▶ **DESCRIPTION OF THE TASK**:
Print each record below precisely, with every picture left out of the copy.

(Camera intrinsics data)
··········

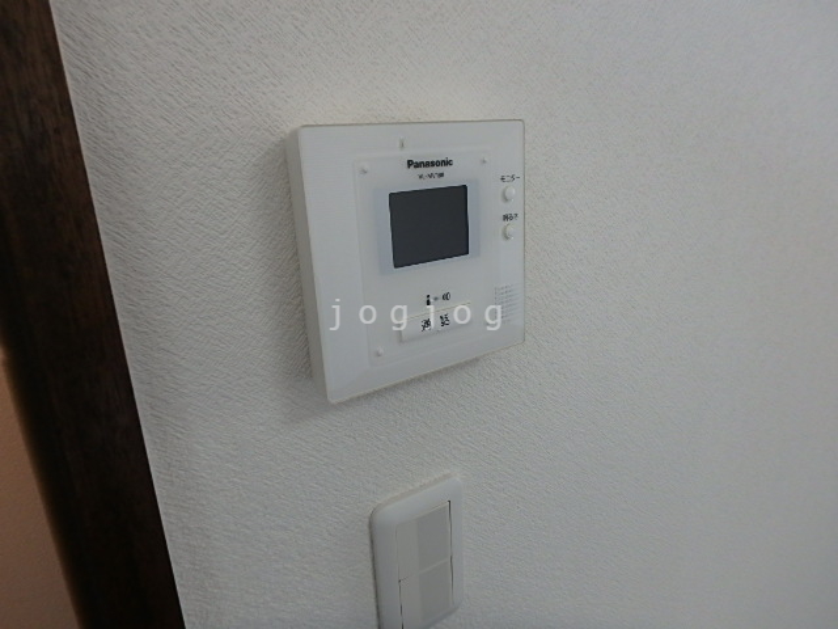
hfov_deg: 79.0
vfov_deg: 63.4
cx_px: 419
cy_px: 314
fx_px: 508
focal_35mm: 21
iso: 320
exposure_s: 1/50
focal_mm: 3.7
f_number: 3.5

··········

▶ **OUTPUT FOR THIS EXERCISE**:
hfov_deg: 79.0
vfov_deg: 63.4
cx_px: 419
cy_px: 314
fx_px: 508
focal_35mm: 21
iso: 320
exposure_s: 1/50
focal_mm: 3.7
f_number: 3.5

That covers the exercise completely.